Dane Ortlund, the senior editor in the Bible division at Crossway Books, gives us some thoughts about this topic and some wisdom from Martin Luther.  By God's grace, may we all step into the messy for His glory.  Please comment about what you think!

Love, Pride, and Speaking Truth


We live in a world, and a Christian world, in which offending another is, in the realm of human relationship, the supreme vice. Confronted with the choice to actively speak what one believes to be true or passively let sleeping dogs lie in the name of love, we often choose the latter.

All we say must be done in love. That is non-negotiable. But even what that means has been hijacked in some ways by the world, softness being mistaken for love. When called for, neither Moses nor the prophets nor Jesus nor Paul nor Peter nor even the gentle-hearted John (see 1 John 2:4; 3:8, or the 'arrogance' of 4:6) refrained from non-subtle, non-manipulating, non-face-saving words of piercing truth, spoken in love yet doubtless perceived as harshness. And note that almost all of them were accused of arrogance, even Jesus. Were they unloving? No; it was their love itself that fueled such penetrating language.

May we examine ourselves? Asking if, at times, what we deem to be kindness on our part is cowardice? 'I don't want to be seen as offensive' can feel like 'I want the best for my brother.' Self-guarding is mistaken for love. It is in fact love of self. The devil smiles.

Luther is a massive breath of fresh air in these things. Such defibrillating clarity. In the letter to Pope Leo X that prefaces Luther's The Freedom of a Christian, Luther says:
Now I will admit to attacking false or unchristian teachings. I have not criticized the bad morals of my opponents but rather their ungodly doctrines. I am not going to repent of this! After all, I am only following the example of Christ, who did not hesitate to call his opponents such things as 'a brood of vipers'. . . . And think of the stinging criticism of the prophets! However, our ears have become more finely attuned to the empty praises of the endless lines of flatterers.
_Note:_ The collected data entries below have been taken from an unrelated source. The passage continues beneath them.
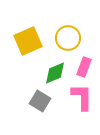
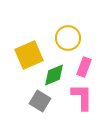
yellow square: moved 1 px right, 14 px down
green diamond: moved 1 px left, 2 px down
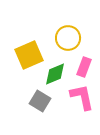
green diamond: moved 1 px right, 1 px up
pink L-shape: rotated 12 degrees counterclockwise
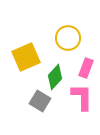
yellow square: moved 3 px left, 2 px down
pink rectangle: moved 2 px right, 1 px down
green diamond: moved 3 px down; rotated 25 degrees counterclockwise
pink L-shape: rotated 12 degrees clockwise
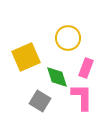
green diamond: moved 2 px right; rotated 60 degrees counterclockwise
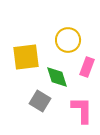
yellow circle: moved 2 px down
yellow square: rotated 16 degrees clockwise
pink rectangle: moved 1 px right, 1 px up
pink L-shape: moved 13 px down
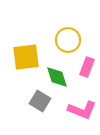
pink L-shape: rotated 112 degrees clockwise
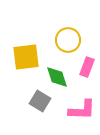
pink L-shape: rotated 20 degrees counterclockwise
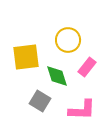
pink rectangle: rotated 18 degrees clockwise
green diamond: moved 1 px up
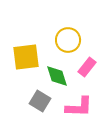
pink L-shape: moved 3 px left, 3 px up
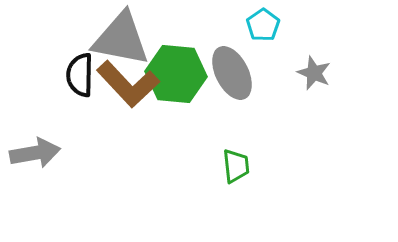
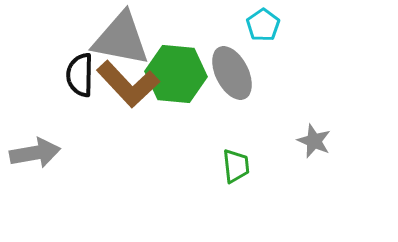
gray star: moved 68 px down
As a result, we protest when any of our opinions meets with disapproval. . . .

Therefore, blessed Leo, when you read this letter and understand my intentions, I hope you see that I have never meant ill toward you personally. I have only the best wishes for you. I have no argument with any person with regard to morals. But I am unyielding when it comes to contending about the word of truth. In all other things, I will gladly yield, but I have neither the power nor the will to deny the word. If others view my motives differently, they either are not thinking straight or have failed to understand what I have said. (The Freedom of a Christian, p. 35)
Pride is frightfully pervasive, in my heart and yours. And this is a love-starved world. But let's be sure we understand what it means, truly, to renounce pride and love others.